Sunday, October 26, 2008

7th Street Cuddle-Up







Funny how so many of you picked up the man/monster aspect of the poem and my thoughts behind it. And, yes, Capcom, the Pacific Garden Mission is known outside of Chicago, but the place is not what it used to be even a decade ago. Part of it is that so much of the south Loop is being renovated, the Roosevelt Hotel, once an SRO, is now condos. Around the corner is the Wabash Tap, near Buddy Guy's Legends blues club. About two months back, a guy and his girlfriend were celebrating her 25th birthday and had just left the tavern, which, back in 1998 likely would have been the twin to the 666 Lounge, a black man and woman ask them for a light, they presumably answer the wrong way (this being the wonderful city of equality, right?), and they proceed to get beaten nearly to death. The man, all 210 pounds of him, kicked the girl in the head at least ten times. If someone called me a cripple (if that man was even called a name), I highly doubt that I'd rail off physically on that person. I still recall the photos of the girl in the paper, she survived and is fine now. But here it is three in the morning and the two fuckheads give the cops an address of the Pacific Garden Mission. So why weren't they there and in bed?
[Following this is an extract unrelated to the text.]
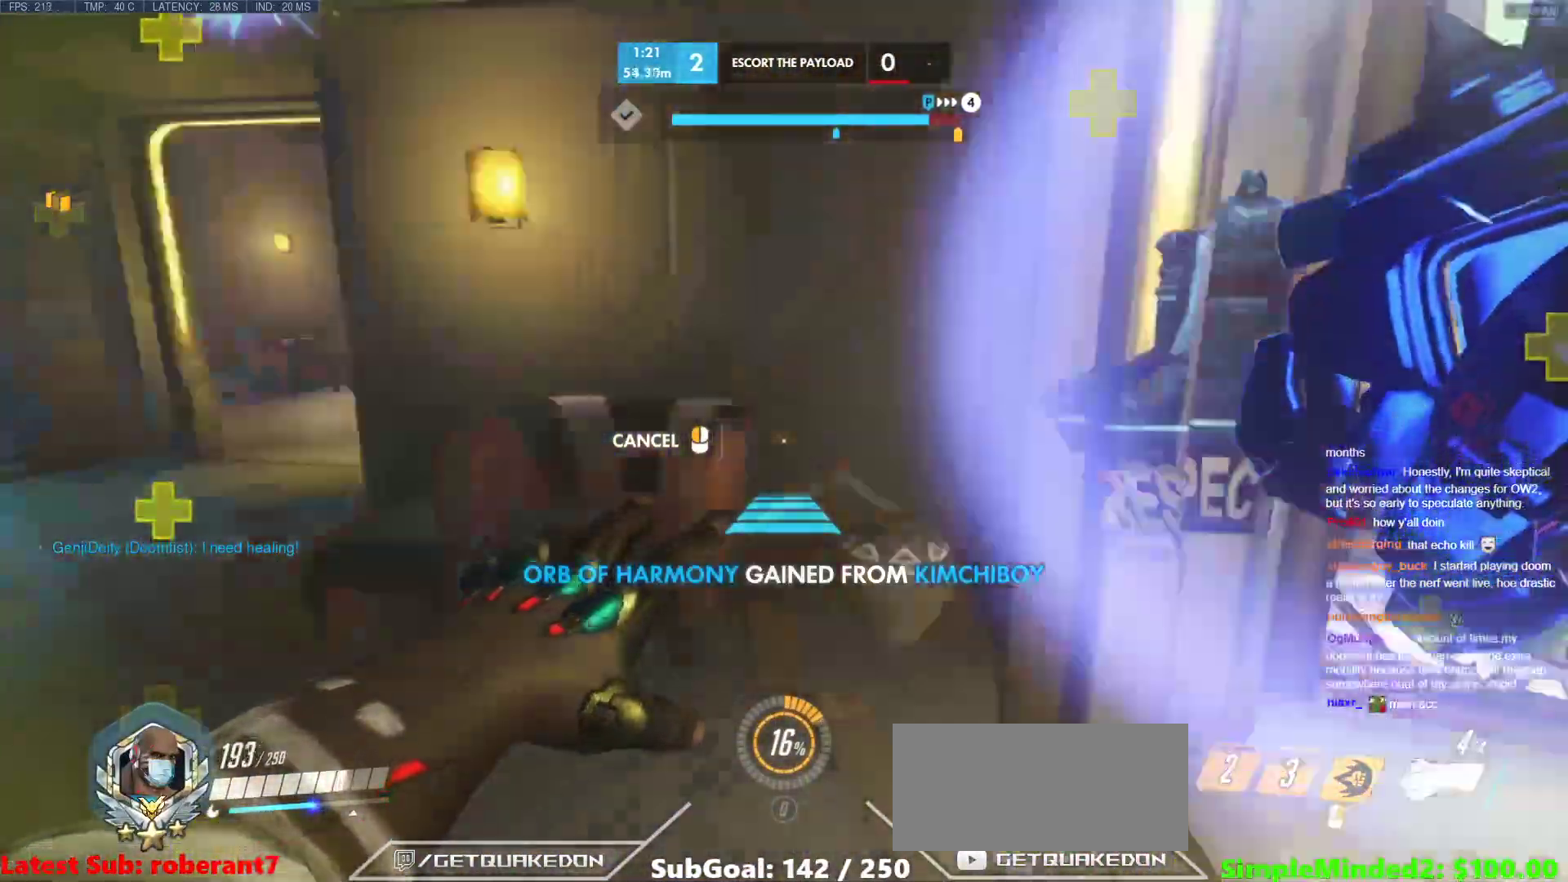
{"keys": ["d"], "mouse": ["right"], "events": [[239, "w", "down"], [427, "w", "up"]]}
Sure, they offer religion there but the cops should have given some blue religion to that bastard who thought it just fine to kick a girl half his weight and size in the face. He's in jail on ag-assault, awaiting trial. If I was at the corner of Wabash and Roosevelt that early morning in the false dawn, there'd have been a stained chalk mark in the shape of an @$$hole after the cops finished their job and carted him off to the morgue. You gotta know who to love in this city. And you gotta know who is taking up a bed in a shelter that should be going to a much better individual. Carl Watson, a writer from Uptown, wrote it best in BENEATH THE EMPIRE OF THE BIRDS. The best religion in the world consists of two words: be careful.